Título: É possível congelar despesas de custeio por acordo, diz Bornhausen
Autor: Claudia Safatle
Fonte: Valor Econômico, 08/07/2005, Brasil, p. A2
O senador e presidente do PFL, Jorge Bornhausen, considerou ontem em São Paulo desnecessário incluir o congelamento dos gastos de custeio por sete anos numa proposta de emenda constitucional (PEC), como sugeriu o deputado federal Delfim Netto (PP-SP) ao governo. Delfim tem discutido com o governo um novo programa fiscal que culminaria com o equilíbrio das contas nominais do setor público no fim de alguns anos - o equivalente a zerar o déficit nominal, que inclui as despesas com os juros da dívida pública. De acordo com Bornhausen, a medida pode ser feita mediante um acordo entre os chefes dos Poderes Legislativo e Judiciário. "Não há nenhuma magia a fazer, não precisa de uma emenda constitucional.

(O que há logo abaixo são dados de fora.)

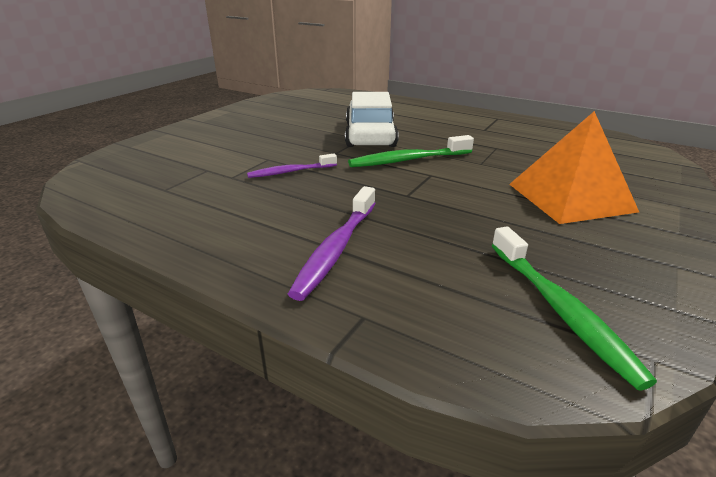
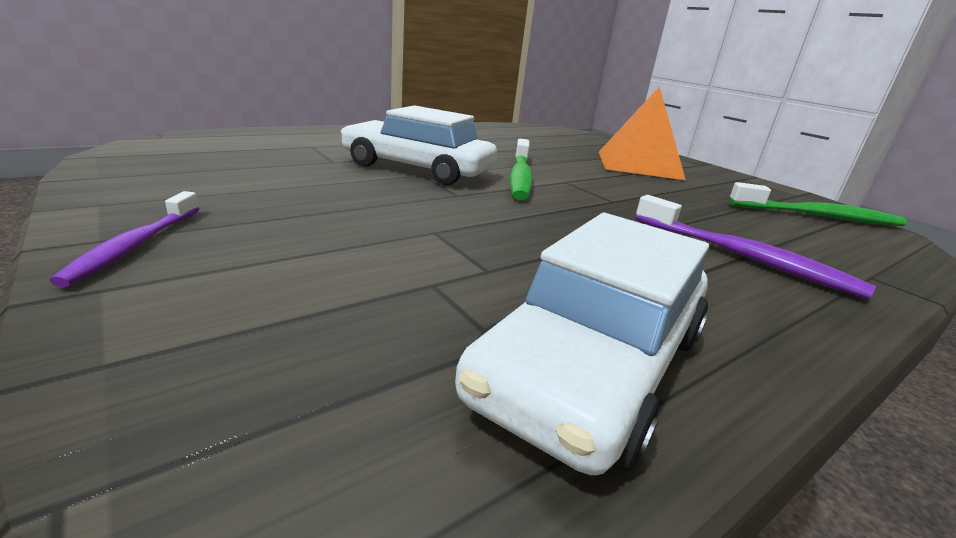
camera: 70 degrees left, 5 degrees down
purple toothbrush [247,154,337,178] -> purple toothbrush moved to [50,191,199,287]
none -> white car [455,213,709,475]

Basta que os presidentes da Câmara, do Senado e do Supremo Tribunal Federal façam um acordo para que isso seja incluído na Lei de Diretrizes Orçamentárias." A proposta estabelece o congelamento dos gastos de custeio por sete anos nos mesmos valores reais das despesas deste ano e também dos gastos com pagamento de pessoal e encargos nos Três Poderes. Em relação à proposta de zerar o déficit nominal nos próximos anos, o senador afirma que o governo federal deveria, antes, dar o exemplo de que cumpre uma agenda de austeridade econômica para poder ter a autoridade de encaminhar qualquer proposta nesse sentido. "O presidente poderia dar um exemplo de que controla gastos públicos com a diminuição de ministérios e de cargos em comissão", disse, em reunião da Executiva do PFL em São Paulo. O prefeito do Rio, Cesar Maia, criticou a medida por ela pretender desvincular as receitas obrigatórias para saúde e educação. "Isso tudo é um absurdo. Fazer desvinculação em saúde e educação é uma regressão gigantesca. Isso é uma calamidade."